In 2021, Freeman helped write an amendment to state laws referred to as the “Solar Bill of Rights.” A provision he wrote provides narrow exceptions to a broad prohibition against HOAs interfering with installation of solar energy systems.

One exception allows “reasonable restrictions” on the dimension, placement or external appearance of equipment as long as they don’t increase the cost or decrease performance by more than 10% and the review is capped at 60 days. Another allows “bona fide safety requirements” related to a building code or a recognized safety standard.

In the case of the Villas at Cherry Creek, the rules are “cumbersome, overreaching, illegal and unenforceable,” said Freeman.

Cunningham and Rozycki said they had to provide a record of a year’s worth of their electricity use and insurance information. The board even suggested design changes, said Cunningham, who got permits from the city but was turned down by the HOA board.

The HOA’s rules go beyond aesthetics to intrude into the technology, construction and design, Freeman said.
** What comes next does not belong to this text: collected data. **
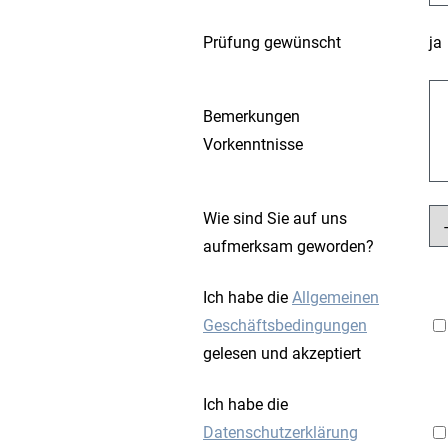
Prüfung gewünscht
ja
Bemerkungen
Vorkenntnisse
Wie sind Sie auf uns
aufmerksam geworden?
Ich habe die
Allgemeinen
Geschäftsbedingungen
gelesen und akzeptiert
Ich habe die
Datenschutzerklärung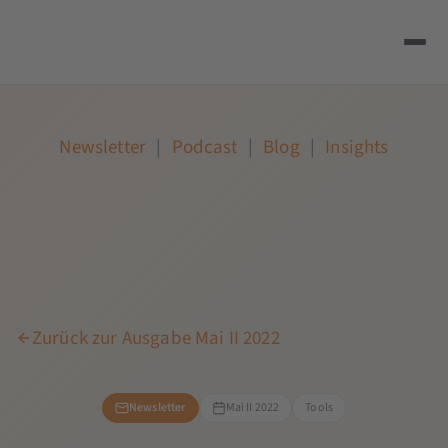
Newsletter
|
Podcast
|
Blog
|
Insights
Zurück zur Ausgabe Mai II 2022
Newsletter
Mai II 2022
Tools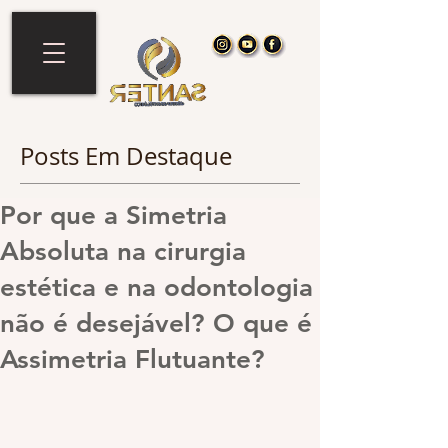
Posts Em Destaque
Por que a Simetria
Absoluta na cirurgia
estética e na odontologia
não é desejável? O que é
Assimetria Flutuante?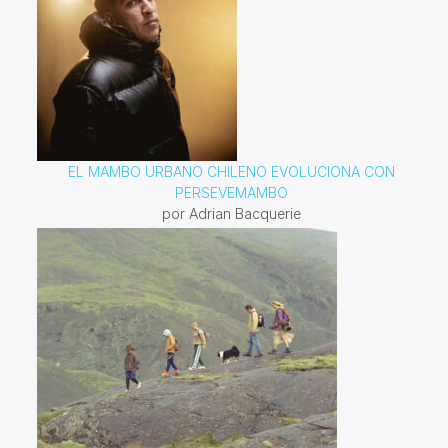
EL MAMBO URBANO CHILENO EVOLUCIONA CON
PERSEVEMAMBO
por Adrian Bacquerie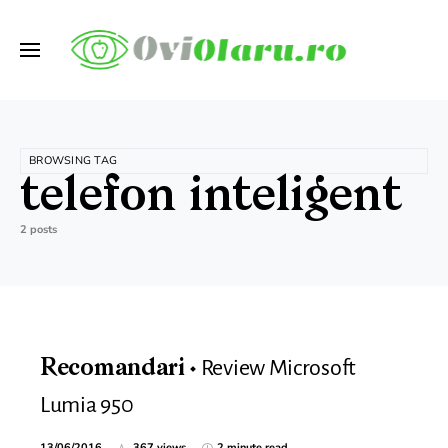
BROWSING TAG
telefon inteligent
2 posts
Review Microsoft
Recomandari
Lumia 950
13/06/2016
367 views
2 minute read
The board doesn’t have the authority to impose a rule that residents use “the most recent technology available,” he said.

Freeman said the board also lacks the authority to mandate that residents buy rather than lease a solar system. That’s a personal decision that has nothing to do with aesthetics or safety, he said.
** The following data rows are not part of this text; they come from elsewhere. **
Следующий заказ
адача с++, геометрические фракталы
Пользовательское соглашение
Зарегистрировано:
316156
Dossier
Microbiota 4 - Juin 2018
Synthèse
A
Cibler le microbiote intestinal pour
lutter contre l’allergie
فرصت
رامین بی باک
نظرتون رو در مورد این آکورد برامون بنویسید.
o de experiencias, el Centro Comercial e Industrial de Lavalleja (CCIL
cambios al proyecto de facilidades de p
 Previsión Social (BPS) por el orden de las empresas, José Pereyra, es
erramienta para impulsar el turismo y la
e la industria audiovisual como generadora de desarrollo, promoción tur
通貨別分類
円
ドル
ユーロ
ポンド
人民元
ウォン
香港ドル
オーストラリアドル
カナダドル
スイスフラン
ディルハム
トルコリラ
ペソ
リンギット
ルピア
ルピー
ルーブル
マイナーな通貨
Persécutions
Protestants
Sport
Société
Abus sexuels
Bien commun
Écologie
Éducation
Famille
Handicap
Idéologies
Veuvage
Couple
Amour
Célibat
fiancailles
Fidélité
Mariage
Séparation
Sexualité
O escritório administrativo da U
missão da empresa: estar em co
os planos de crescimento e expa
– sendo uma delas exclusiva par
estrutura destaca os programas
And a ban on leasing the equipment leaves out people who don’t have the upfront money, Freeman said. The leasing model “broadens the tent for solar,” he added.

“These are folks who want to power their homes and eventually their electric cars with the sun. It’s their roof, which is their property,” Freeman said. “The bigger issue is that the state and so many other governments and other entities have decided and told us that we need to make a conversion to renewable energy sources.”
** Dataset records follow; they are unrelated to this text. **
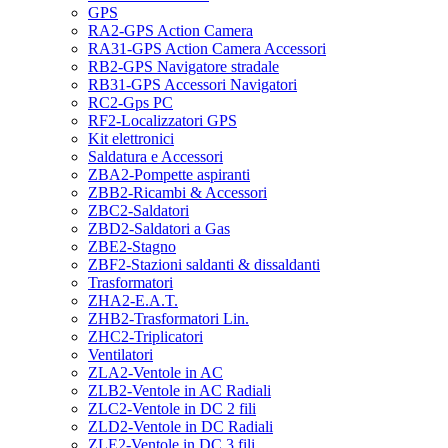
GPS
RA2-GPS Action Camera
RA31-GPS Action Camera Accessori
RB2-GPS Navigatore stradale
RB31-GPS Accessori Navigatori
RC2-Gps PC
RF2-Localizzatori GPS
Kit elettronici
Saldatura e Accessori
ZBA2-Pompette aspiranti
ZBB2-Ricambi & Accessori
ZBC2-Saldatori
ZBD2-Saldatori a Gas
ZBE2-Stagno
ZBF2-Stazioni saldanti & dissaldanti
Trasformatori
ZHA2-E.A.T.
ZHB2-Trasformatori Lin.
ZHC2-Triplicatori
Ventilatori
ZLA2-Ventole in AC
ZLB2-Ventole in AC Radiali
ZLC2-Ventole in DC 2 fili
ZLD2-Ventole in DC Radiali
ZLE2-Ventole in DC 3 fili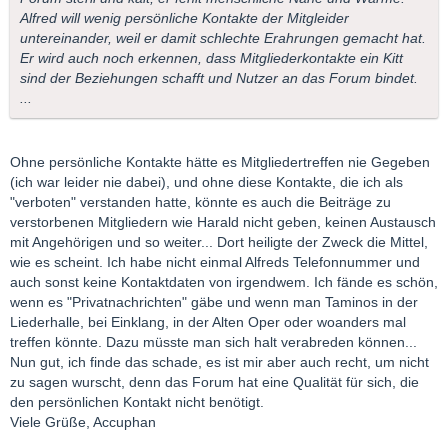
Alfred will wenig persönliche Kontakte der Mitgleider
untereinander, weil er damit schlechte Erahrungen gemacht hat.
Er wird auch noch erkennen, dass Mitgliederkontakte ein Kitt
sind der Beziehungen schafft und Nutzer an das Forum bindet.
...
Ohne persönliche Kontakte hätte es Mitgliedertreffen nie Gegeben
(ich war leider nie dabei), und ohne diese Kontakte, die ich als
"verboten" verstanden hatte, könnte es auch die Beiträge zu
verstorbenen Mitgliedern wie Harald nicht geben, keinen Austausch
mit Angehörigen und so weiter... Dort heiligte der Zweck die Mittel,
wie es scheint. Ich habe nicht einmal Alfreds Telefonnummer und
auch sonst keine Kontaktdaten von irgendwem. Ich fände es schön,
wenn es "Privatnachrichten" gäbe und wenn man Taminos in der
Liederhalle, bei Einklang, in der Alten Oper oder woanders mal
treffen könnte. Dazu müsste man sich halt verabreden können...
Nun gut, ich finde das schade, es ist mir aber auch recht, um nicht
zu sagen wurscht, denn das Forum hat eine Qualität für sich, die
den persönlichen Kontakt nicht benötigt.
Viele Grüße, Accuphan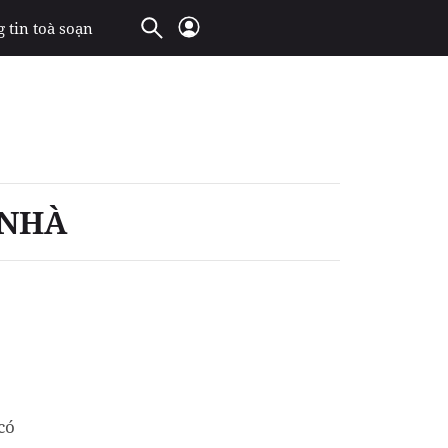
 tin toà soạn
 NHÀ
có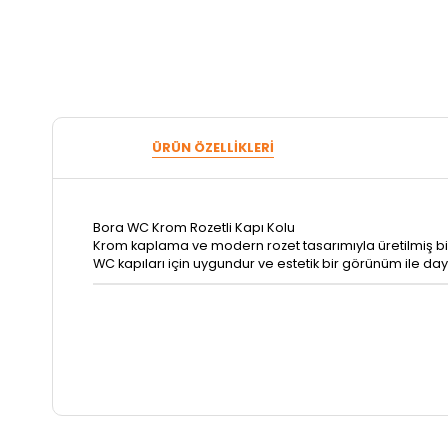
ÜRÜN ÖZELLIKLERI
Bora WC Krom Rozetli Kapı Kolu
Krom kaplama ve modern rozet tasarımıyla üretilmiş bir
WC kapıları için uygundur ve estetik bir görünüm ile daya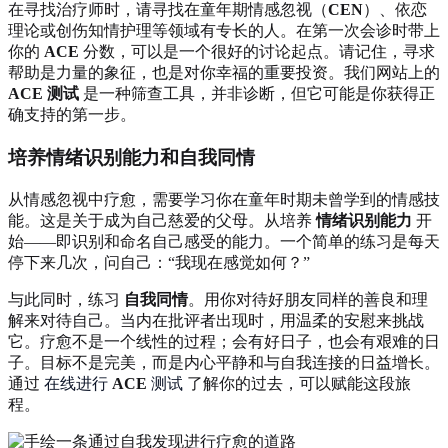
在寻找治疗师时，请寻找在童年期情感忽视（
CEN
）、依恋
理论或创伤知情护理等领域有专长的人。在第一次会诊时带上
你的
ACE
分数，可以是一个很好的讨论起点。请记住，寻求
帮助是力量的象征，也是对你幸福的重要投资。我们网站上的
ACE 测试
是一种筛查工具，并非诊断，但它可能是你获得正
确支持的第一步。
培养情绪识别能力和自我同情
从情感忽视中疗愈，需要学习你在童年时期未曾学到的情感技
能。这是关于成为自己慈爱的父母。从培养
情绪识别能力
开
始——即识别和命名自己感受的能力。一个简单的练习是每天
停下来几次，问自己：“我现在感觉如何？”
与此同时，练习
自我同情
。用你对待好朋友同样的善良和理
解来对待自己。当内在批评者出现时，用温柔的安慰来挑战
它。疗愈不是一个线性的过程；会有好日子，也会有艰难的日
子。目标不是完美，而是内心平静和与自我连接的日益增长。
通过
在线进行
ACE
测试
了解你的过去，可以赋能这段旅
程。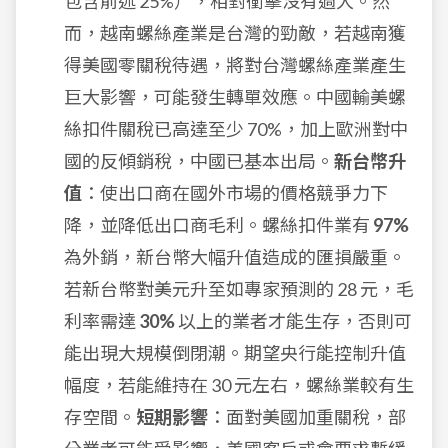
包含前述 25%），相對衝擊沒有過大。然
而，越南螺絲產業是台灣的勁敵，若越南獲
得美國零關稅待遇，將對台灣螺絲產業產生
巨大影響，可能發生轉單效應。中國輸美螺
絲扣件關稅已高達至少 70%，加上歐洲對中
國的反傾銷稅，中國已基本出局。
新台幣升
值
：使出口商在國外市場的價格競爭力下
降，並降低出口商毛利。螺絲扣件業有
97%
為外銷，新台幣大幅升值造成的匯損嚴重。
若新台幣對美元升至如專家預測的 28 元，毛
利率需達
30%
以上的業者才能生存，否則可
能出現大規模倒閉潮。期望央行能控制升值
幅度，若能維持在 30 元左右，螺絲業較有生
存空間。
短期影響
：面對美國加重關稅，部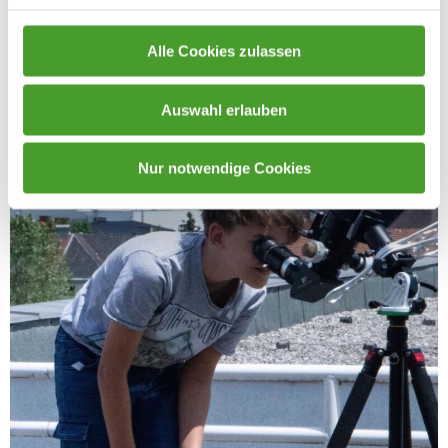
Alle Cookies zulassen
Auswahl erlauben
Nur notwendige Cookies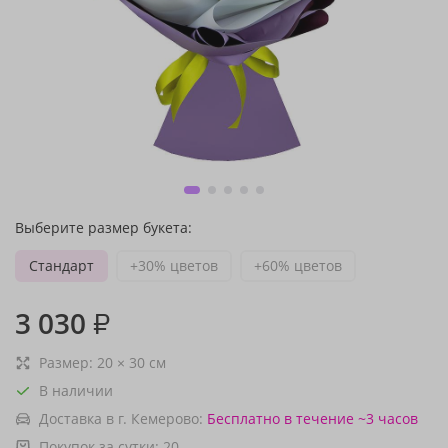
Выберите размер букета:
Стандарт
+30% цветов
+60% цветов
3 030
₽
Размер:
20
×
30
см
В наличии
Доставка в г. Кемерово:
Бесплатно
в течение ~3 часов
Покупок за сутки:
20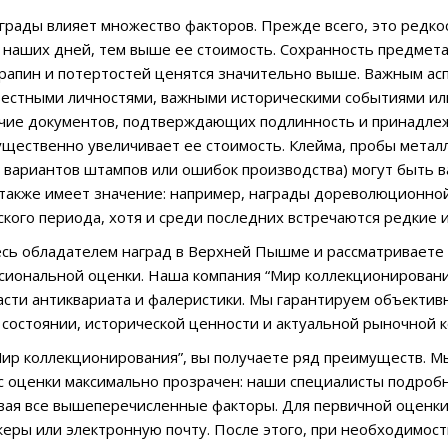
грады влияет множество факторов. Прежде всего, это редк
 наших дней, тем выше ее стоимость. Сохранность предмета
арапин и потертостей ценятся значительно выше. Важным асп
звестными личностями, важными историческими событиями 
чие документов, подтверждающих подлинность и принадлеж
существенно увеличивает ее стоимость. Клейма, пробы металл
 вариантов штампов или ошибок производства) могут быть в
акже имеет значение: например, награды дореволюционной 
ского периода, хотя и среди последних встречаются редкие 
есь обладателем наград в Верхней Пышме и рассматриваете
сиональной оценки. Наша компания “Мир коллекционирован
асти антиквариата и фалеристики. Мы гарантируем объектив
, состоянии, исторической ценности и актуальной рыночной 
ир коллекционирования”, вы получаете ряд преимуществ. М
с оценки максимально прозрачен: наши специалисты подробн
вая все вышеперечисленные факторы. Для первичной оценк
еры или электронную почту. После этого, при необходимости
And the state has specified the limits of HOAs’ authority, Freeman added. Recent laws have provided more protections for homeowners when HOAs move to foreclose on properties. A 2021 law prevents the associations from restricting residents’ use of xeriscaping.

Freeman said it’s common for questions to come up about HOAs’ oversight of solar-system installations.

“They will often say they don’t want to see it from the street. Great, but the sun’s shining on both sides of my house. If I put it just on the back of my house, it’s 50% less efficient. You can’t make me do that,” Freeman said.

A home in the neighborhood where Homeowner Dick Cunningham, not pictured, lives has solar panels on the roof on Aug. 30, 2023, in Aurora. Cunningham, who has lived in his house since 1998, has been battling with his HOA to have the right to put solar panels on his roof. (Photo by Helen H. Richardson/The Denver Post)
A home in the neighborhood where Homeowner Dick Cunningham, not pictured, lives has solar panels on the roof on Aug. 30, 2023, in Aurora. Cunningham, who has lived in his house since 1998, has been battling with his HOA to have the right to put solar panels on his roof. (Photo by Helen H. Richardson/The Denver Post)

Freeman said the Stoney Brook Homeowners Association in Denver revised its rules after the state law was updated. Stoney Brook’s policy was promoted as a template for the Villas, but Freeman said the suggestion went nowhere.

“Frankly, I think it’s a case where there are folks on the board who have been doing this for a long time, are used to a certain level of oversight and control and have their own views about solar,” Freeman said.

The HOA board members didn’t return requests for comment. The board’s attorney, Lynn Jordan, said in an interview that critics have misrepresented the board’s position.

“Applications have been approved, tweaked or withdrawn,” Jordan said of residents’ solar plans. “If we can make it work, we do.”

Jordan believes the HOA’s policy follows state law. “When the law changed we realized we needed to do a policy and obviously it had to be lawful.”

As for whether residents can lease the solar equipment, Jordan said, “We don’t care at all how they acquire it.”

But in an April letter to Rozycki, Jordan wrote that residents can’t host any third-party business “whereby a third party installs, owns and operates an energy system on any portion of the Residence.”

As a result, Rozycki said he has gone to Plan B. “I’ve given up the lease approach and I’m buying it because they won’t budge.”